[RECORDS PROVIDED — start]

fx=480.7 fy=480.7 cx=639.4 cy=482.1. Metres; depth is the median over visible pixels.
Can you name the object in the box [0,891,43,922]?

[RECORDS PROVIDED — finish]
[RECORDS PROVIDED — start]

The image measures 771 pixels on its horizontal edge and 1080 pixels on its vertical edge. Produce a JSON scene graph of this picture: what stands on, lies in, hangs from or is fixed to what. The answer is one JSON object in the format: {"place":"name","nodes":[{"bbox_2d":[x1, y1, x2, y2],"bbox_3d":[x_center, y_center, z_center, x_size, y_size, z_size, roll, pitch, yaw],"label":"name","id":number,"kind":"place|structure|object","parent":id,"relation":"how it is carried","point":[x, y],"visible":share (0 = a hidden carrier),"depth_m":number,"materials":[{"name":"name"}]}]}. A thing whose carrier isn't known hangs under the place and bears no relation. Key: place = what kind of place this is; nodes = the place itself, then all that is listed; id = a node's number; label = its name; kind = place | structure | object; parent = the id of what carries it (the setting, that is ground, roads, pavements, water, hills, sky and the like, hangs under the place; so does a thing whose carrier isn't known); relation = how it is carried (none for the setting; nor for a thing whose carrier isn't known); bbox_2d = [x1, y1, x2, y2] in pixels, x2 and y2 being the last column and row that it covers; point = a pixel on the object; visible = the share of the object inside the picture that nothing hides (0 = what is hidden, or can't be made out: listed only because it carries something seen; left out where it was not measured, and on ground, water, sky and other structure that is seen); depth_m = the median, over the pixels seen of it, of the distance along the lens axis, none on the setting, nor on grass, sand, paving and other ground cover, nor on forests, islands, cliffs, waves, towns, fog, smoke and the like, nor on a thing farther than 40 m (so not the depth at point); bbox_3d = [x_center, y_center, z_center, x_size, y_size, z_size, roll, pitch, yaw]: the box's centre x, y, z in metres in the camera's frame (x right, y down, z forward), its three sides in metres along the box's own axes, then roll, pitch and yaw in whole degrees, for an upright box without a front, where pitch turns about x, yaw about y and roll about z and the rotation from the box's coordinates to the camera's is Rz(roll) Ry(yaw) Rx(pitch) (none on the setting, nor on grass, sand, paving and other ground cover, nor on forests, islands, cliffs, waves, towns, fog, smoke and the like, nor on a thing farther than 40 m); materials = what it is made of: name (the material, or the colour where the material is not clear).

[RECORDS PROVIDED — finish]
[RECORDS PROVIDED — start]

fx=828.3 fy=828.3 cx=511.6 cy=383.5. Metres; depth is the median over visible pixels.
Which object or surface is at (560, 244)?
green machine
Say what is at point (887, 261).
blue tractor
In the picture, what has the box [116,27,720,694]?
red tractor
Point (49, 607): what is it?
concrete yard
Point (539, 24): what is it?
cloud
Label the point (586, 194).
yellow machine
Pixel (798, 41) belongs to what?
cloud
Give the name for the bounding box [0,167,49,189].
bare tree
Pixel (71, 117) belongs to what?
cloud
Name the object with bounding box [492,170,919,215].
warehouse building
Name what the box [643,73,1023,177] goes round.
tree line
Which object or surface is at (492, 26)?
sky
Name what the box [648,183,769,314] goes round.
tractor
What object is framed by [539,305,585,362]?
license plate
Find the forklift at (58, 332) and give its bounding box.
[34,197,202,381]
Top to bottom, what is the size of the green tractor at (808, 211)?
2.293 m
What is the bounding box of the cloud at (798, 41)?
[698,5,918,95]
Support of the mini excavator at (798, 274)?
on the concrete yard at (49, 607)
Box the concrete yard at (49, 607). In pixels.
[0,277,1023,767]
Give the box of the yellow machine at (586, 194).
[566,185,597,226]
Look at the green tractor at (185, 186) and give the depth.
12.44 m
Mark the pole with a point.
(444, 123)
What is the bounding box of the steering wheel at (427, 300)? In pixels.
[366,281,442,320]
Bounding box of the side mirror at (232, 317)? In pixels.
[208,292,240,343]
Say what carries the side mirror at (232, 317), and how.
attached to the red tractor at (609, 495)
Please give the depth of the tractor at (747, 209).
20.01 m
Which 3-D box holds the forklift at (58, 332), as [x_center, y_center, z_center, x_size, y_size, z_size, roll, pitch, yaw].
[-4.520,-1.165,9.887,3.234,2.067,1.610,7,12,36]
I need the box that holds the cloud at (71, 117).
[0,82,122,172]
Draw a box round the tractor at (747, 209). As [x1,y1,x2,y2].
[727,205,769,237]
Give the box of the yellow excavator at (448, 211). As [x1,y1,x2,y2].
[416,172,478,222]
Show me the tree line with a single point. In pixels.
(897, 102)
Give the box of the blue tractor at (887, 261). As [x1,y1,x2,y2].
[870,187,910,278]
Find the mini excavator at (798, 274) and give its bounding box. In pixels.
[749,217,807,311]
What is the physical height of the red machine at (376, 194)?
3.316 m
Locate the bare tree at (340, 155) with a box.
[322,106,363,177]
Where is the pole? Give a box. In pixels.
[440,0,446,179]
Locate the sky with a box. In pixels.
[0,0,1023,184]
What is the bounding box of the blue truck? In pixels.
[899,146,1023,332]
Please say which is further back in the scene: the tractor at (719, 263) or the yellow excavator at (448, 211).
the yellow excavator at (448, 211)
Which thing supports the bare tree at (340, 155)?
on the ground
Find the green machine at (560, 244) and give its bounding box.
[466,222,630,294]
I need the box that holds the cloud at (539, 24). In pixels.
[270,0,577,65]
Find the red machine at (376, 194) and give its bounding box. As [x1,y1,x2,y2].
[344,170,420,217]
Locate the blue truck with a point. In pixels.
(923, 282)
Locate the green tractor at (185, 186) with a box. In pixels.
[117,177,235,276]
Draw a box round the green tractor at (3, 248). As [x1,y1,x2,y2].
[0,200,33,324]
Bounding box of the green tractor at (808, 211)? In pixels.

[RECORDS PROVIDED — finish]

■ WORK REQUIRED ■
Would you print, exactly as written, every line above from the one holding "fx=480.7 fy=480.7 cx=639.4" through the one holding "Can you name", with both included and no other lines?

■ EXPECTED ANSWER ■
fx=480.7 fy=480.7 cx=639.4 cy=482.1. Metres; depth is the median over visible pixels.
Can you name the object in the box [0,891,43,922]?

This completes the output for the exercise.